| ENUNCIADO DA TAREFA |
Dê continuidade ao texto sobre indígenas LGBTQIAPN+ no Brasil, começando logo após a última frase apresentada.

| TRECHO FORNECIDO |
<<<<
Em 1614, Tibira do povo Tupinambá, na região de São Luís, atual capital do Maranhão, foi executado por religiosos que justificaram a condenação alegando “purificação da terra das maldades dos indígenas”. A execução foi relatada pelo frade franciscano Yves d’Évreux que não registrou o nome do indígena, sendo Tibira um nome dado por Luiz Mott, antropólogo, historiador e fundador do Grupo Gay da Bahia. “Tibira tem sido motivo de resgate desse lado escondido e perseguido da população indígena brasileira, lembrando que há LGBT dentro das aldeias indígenas”, afirmou Luiz Mott em entrevista ao canal CNN em 2022.

 

Esses e outros acontecimentos impactam até hoje a sociedade. Os resultados preliminares do Censo 2022 do Instituto Brasileiro de Geografia e Estatística (IBGE) apontam que há 305 etnias indígenas diferentes no Brasil, que apresentam identidades distintas. Assim, é presumível admitir que eles lidam com a sexualidade e gênero de maneiras diversas, mas não existe nenhum levantamento, até então, a respeito da sexualidade indígena. A ausência de dados e discussão do tema acarretam no chamado preconceito duplo, por ser indígena e LGBTQIAPN+. Em função disso, é observado a origem de grupos e movimentos que possibilitam a identificação, união e o fortalecimento enquanto comunidade para combater esse duplo preconceito. Nesse sentido, surgem os coletivos como o TYBYRA, formado por vários LGBTQIAPN+ com diversos povos, dando início ao trabalho dessa pauta dentro do movimento indígena.

 

Esse movimento reverberou e, durante o 18° Acampamento Terra Livre 2022 (ATL), aconteceu um momento histórico, a primeira plenária LGBTQIAPN+ indígena. Erisvan Guajajara, homem gay, jornalista e um dos fundadores do coletivo Mídia Indígena, coordenou a mesa com representantes de coletivos indígenas LGBTQIAPN+ de todo o Brasil. Em seu discurso, ele afirmou: “Tire seu preconceito do meu caminho que irei passar com o meu cocar”.
>>>>
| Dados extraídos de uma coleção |
<<<<
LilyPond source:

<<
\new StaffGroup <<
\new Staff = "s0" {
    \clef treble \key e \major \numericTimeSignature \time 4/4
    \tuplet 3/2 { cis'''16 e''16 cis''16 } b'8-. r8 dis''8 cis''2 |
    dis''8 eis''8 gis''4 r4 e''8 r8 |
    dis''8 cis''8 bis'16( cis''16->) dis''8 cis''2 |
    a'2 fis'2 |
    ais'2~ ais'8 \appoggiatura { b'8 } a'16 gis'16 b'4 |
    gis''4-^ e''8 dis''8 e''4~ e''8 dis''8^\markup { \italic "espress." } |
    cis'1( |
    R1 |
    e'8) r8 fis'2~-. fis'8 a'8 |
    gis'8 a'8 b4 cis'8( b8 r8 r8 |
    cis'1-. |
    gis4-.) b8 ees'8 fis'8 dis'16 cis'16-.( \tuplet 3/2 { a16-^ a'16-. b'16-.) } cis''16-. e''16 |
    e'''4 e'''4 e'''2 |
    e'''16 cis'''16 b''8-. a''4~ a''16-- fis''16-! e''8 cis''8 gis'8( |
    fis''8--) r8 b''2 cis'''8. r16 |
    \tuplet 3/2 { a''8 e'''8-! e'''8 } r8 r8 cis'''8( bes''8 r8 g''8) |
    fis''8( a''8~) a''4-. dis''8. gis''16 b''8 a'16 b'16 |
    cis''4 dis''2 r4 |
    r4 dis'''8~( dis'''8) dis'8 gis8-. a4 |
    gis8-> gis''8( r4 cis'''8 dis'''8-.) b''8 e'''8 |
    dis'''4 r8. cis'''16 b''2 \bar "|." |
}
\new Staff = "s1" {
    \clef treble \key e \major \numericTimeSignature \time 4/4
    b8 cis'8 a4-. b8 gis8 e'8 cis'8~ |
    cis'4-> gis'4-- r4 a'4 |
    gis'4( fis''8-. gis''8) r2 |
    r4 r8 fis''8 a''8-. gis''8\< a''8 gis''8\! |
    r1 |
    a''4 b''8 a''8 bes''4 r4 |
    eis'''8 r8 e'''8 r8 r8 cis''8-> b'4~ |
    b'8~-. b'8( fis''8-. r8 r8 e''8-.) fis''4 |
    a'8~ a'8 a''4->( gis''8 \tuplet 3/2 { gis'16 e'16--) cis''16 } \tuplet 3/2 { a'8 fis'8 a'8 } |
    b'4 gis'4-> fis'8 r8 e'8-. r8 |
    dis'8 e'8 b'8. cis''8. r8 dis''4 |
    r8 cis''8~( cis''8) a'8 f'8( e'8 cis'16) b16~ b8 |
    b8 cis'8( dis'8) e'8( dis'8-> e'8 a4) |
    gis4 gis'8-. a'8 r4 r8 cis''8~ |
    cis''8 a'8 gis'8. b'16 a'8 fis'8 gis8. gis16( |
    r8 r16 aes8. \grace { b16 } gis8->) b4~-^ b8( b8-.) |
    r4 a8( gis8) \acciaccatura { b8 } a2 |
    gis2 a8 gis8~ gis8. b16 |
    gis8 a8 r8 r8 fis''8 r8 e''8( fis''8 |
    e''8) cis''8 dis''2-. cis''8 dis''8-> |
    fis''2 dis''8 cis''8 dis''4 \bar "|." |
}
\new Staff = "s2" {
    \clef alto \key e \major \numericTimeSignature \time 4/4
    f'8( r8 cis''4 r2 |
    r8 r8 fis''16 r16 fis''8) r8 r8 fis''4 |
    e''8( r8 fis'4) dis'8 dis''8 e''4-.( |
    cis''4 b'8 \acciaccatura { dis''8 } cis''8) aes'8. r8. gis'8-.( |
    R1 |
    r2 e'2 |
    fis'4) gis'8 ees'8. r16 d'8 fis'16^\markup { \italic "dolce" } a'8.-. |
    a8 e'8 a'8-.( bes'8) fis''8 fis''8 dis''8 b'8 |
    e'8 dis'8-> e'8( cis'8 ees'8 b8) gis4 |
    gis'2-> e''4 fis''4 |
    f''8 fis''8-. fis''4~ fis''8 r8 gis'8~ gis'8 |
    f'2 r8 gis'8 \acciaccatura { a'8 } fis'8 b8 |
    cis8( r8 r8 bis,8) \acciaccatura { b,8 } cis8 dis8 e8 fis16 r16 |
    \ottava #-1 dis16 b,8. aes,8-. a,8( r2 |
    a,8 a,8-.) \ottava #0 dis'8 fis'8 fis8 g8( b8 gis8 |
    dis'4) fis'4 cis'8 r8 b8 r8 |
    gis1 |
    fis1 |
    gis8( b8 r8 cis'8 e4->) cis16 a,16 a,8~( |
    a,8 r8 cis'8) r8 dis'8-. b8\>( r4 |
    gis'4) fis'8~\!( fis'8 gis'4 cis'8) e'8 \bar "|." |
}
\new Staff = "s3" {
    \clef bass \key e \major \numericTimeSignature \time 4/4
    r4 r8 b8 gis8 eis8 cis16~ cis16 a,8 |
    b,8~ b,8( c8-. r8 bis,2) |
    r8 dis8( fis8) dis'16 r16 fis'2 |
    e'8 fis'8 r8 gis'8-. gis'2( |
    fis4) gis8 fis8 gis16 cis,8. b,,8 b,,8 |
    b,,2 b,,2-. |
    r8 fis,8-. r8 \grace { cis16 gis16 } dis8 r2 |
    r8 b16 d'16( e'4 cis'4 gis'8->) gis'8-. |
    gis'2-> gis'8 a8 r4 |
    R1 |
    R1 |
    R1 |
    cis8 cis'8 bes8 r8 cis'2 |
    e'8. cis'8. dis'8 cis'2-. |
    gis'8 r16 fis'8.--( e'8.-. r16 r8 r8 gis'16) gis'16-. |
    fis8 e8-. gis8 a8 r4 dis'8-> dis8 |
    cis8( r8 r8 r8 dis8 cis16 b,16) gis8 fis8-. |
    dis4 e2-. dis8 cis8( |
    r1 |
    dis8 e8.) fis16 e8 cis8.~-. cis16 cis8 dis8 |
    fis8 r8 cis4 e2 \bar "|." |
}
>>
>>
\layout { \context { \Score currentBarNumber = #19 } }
>>>>
| RESULTADO |
A existência desses coletivos têm reforçado a importância da discussão de gênero e sexualidade dentro das comunidades indígenas que, apesar de serem diversas e possuírem diferentes  perspectivas a respeito do tema, compartilham da falta de representatividade e, por consequência, da falta de políticas públicas. Além de muitos relatarem dificuldades para encontrar apoio e orientação dentro de suas próprias famílias e comunidades, uma vez que ocorrem poucas discussões e debates sobre sexualidade, acarretando na invisibilização da população LGBTQIAPN+ indígena nestas comunidades. Um exemplo disso é visto no documentário Terra Sem Pecado, dirigido por Marcelo Costa, baseado em seu trabalho de conclusão de curso  “Homossexualidade indígena e LGBTQfobia no Brasil: duas faces da mesma moeda.”. Em uma das cenas do documentário, há o relato de Alisson Cleomar dos Santos, do povo Pankararu, que diz “ter passado a vida na comunidade achando que era o único e se sentindo errado”. Essa perspectiva, segundo o relato, acabou  por criar nele o desejo de sair da comunidade e ir para a cidade com a falsa ideia de que, assim, seria melhor. Porém, ao chegar na cidade e na universidade, ele também expõe ter encontrado “intolerância 100% e violência gratuita”.

 

Por outro lado, Katú Mirim, rapper, cantora e atriz, em seu vídeo para a Parada SP Ao Vivo 2021, afirma que na aldeia Guarani-mbyá  e na aldeia de seu povo Boe-bororo em Mato Grosso, nunca deparou com nenhum comportamento LGBTfóbico, já que o tema é tratado de forma natural, não havendo sequer a necessidade de “se assumir”.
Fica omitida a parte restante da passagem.